Energy conservation measures

The fictional belief that has been prevalent for thousands of years that God created the Earth and the universe in six days and rested the seventh day, led the world to set daily working hours and a weekly day off all over the world. Then the world moved to two weekly days off for efficient working and as a cost-cutting measure. Pakistan, being an energy-starved country, has lately woken up to the energy crisis, so the government has introduced a set of measures to regulate workplace and marketing working hours and weekly days off, and in this regard, the National Economic Council (NEC) has set the business timing for markets till 8:30pm. If the working regime is fully implemented, the government will be able to overcome the shortage of electricity and save revenues incurred on costly imported energy fuels. As the NEC has representation from all the four provinces, the promising thing is that the decision will be implemented all over the country. But the implementation phase is not as easy as the announcement dubs, as the shopkeepers tend to resist whenever the government tries to regulate the working hours. We have seen the stubbornness of shopkeepers during the lockdowns when they refused to obey government orders to keep shutters down. Shopkeepers tend to defy government orders and try to get power supplies through generators even if the government cuts off electricity supply to them. This is the real test of chief ministers to enforce the NEC decisions to counter the energy crisis through markets’ closure at 8.30pm. Right now, there is a 4,000 MW shortfall of electricity and the gap between the demand and supply is increasing. The national grid has 22,000 MW running while the requirement is 26,000 MW, which is likely to increase in the coming months, thanks to severe weather conditions. The electricity shortage hits hard industries, which in turn, breeds layoff and low production.

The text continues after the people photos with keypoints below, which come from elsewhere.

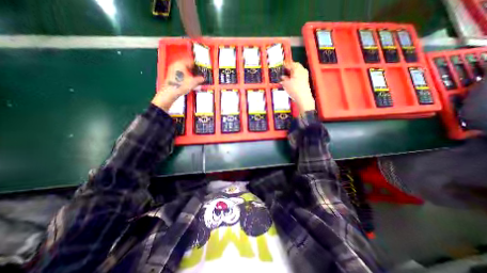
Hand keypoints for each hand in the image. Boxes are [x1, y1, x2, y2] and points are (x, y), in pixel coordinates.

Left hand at [151, 59, 204, 111]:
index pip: (191, 62)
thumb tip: (203, 78)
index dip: (197, 66)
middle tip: (199, 74)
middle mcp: (175, 65)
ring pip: (183, 69)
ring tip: (194, 78)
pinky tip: (188, 81)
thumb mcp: (193, 82)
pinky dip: (185, 76)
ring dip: (189, 73)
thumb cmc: (180, 85)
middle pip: (187, 65)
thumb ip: (199, 79)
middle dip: (193, 70)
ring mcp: (172, 70)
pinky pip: (180, 73)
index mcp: (181, 63)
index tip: (201, 69)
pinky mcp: (171, 75)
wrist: (171, 92)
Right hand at [282, 61, 315, 112]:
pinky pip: (299, 75)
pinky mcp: (305, 81)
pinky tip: (291, 79)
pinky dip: (295, 76)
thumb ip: (283, 79)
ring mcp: (305, 75)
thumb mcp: (286, 84)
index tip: (282, 65)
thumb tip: (282, 77)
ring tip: (287, 74)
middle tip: (284, 69)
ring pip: (298, 71)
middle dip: (290, 67)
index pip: (291, 64)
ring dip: (293, 72)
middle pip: (296, 66)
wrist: (303, 97)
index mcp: (297, 69)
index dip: (286, 64)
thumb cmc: (294, 89)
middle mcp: (302, 70)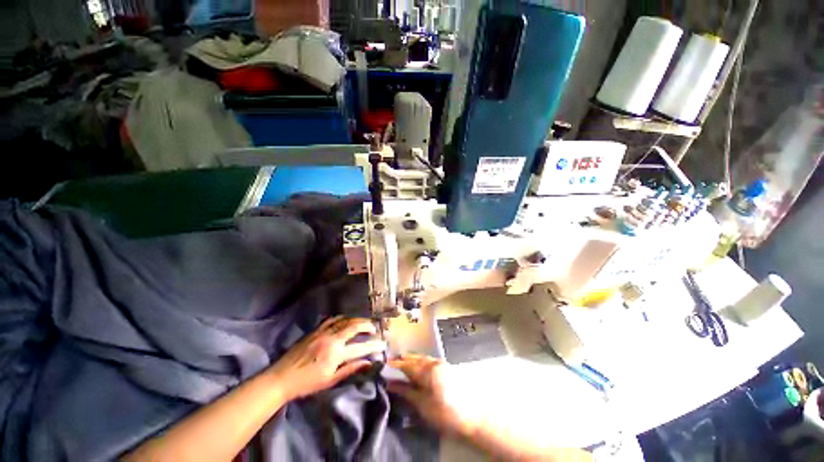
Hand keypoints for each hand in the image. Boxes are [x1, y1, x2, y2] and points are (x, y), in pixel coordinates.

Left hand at [266, 316, 385, 400]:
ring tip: (364, 322)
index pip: (361, 347)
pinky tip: (346, 320)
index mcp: (336, 354)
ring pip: (345, 320)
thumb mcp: (330, 380)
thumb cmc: (307, 383)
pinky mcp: (316, 330)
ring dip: (357, 320)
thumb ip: (350, 369)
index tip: (383, 344)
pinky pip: (333, 319)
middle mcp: (332, 338)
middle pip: (354, 326)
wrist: (281, 378)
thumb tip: (368, 362)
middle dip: (367, 325)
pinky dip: (343, 318)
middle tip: (374, 328)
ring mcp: (323, 332)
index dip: (374, 345)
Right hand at [387, 355, 477, 437]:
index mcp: (428, 370)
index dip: (395, 364)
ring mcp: (442, 364)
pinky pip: (430, 361)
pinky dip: (421, 363)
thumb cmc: (445, 413)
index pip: (407, 364)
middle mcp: (435, 362)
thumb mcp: (423, 405)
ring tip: (402, 363)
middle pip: (415, 359)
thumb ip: (406, 391)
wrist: (474, 417)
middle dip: (403, 360)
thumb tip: (390, 383)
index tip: (384, 364)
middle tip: (392, 362)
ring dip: (413, 360)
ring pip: (423, 359)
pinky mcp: (447, 369)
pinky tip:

Utilizing the sunshine hours for business activities is being practiced in developed countries. Similarly, the usage of the modern technology, which facilitates remote working and work-from-home arrangements, should be utilized to help businesses work smoothly. Thankfully, the government has decided to resume two weekly days off for government and private offices, but it should enforce a partial, if not full, work-from-home regime. The strategy was tested during the lockdowns and it really worked well, saving lives and revenues in those depressing times. Other than looking for technology-oriented solutions and smart working, the government must try to introduce such policies, which help strengthen the economy. Facing a record external account deficit, and energy shortfall, the government hardly sees a respite in the international oil markets. Petroleum products’ prices are at an all time high. The government’s only recue avenue is the passage of a relief package deal from the International Monetary Fund bosses. The government has taken a flurry of difficult decisions to meet the IMF terms. The real relief for the public, however, lies in the provision of basic necessities of life, job opportunities and safe living to the public.